#### Exercise objective
Print the entries exactly as they appear, and omit any images.

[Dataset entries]
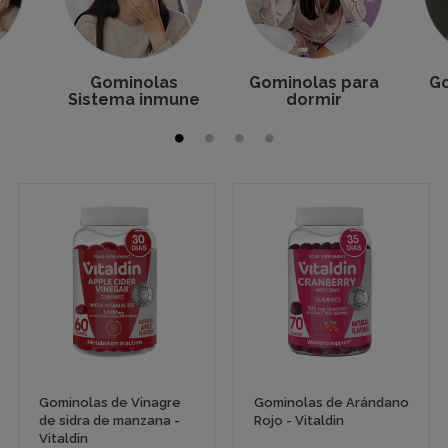
Gominolas
Gominolas para
Go
Sistema inmune
dormir
Gominolas de Vinagre
Gominolas de Arándano
de sidra de manzana -
Rojo - Vitaldin
Vitaldin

#### Task result
Gominolas
Gominolas para
Go
Sistema inmune
dormir
Gominolas de Vinagre
Gominolas de Arándano
de sidra de manzana -
Rojo - Vitaldin
Vitaldin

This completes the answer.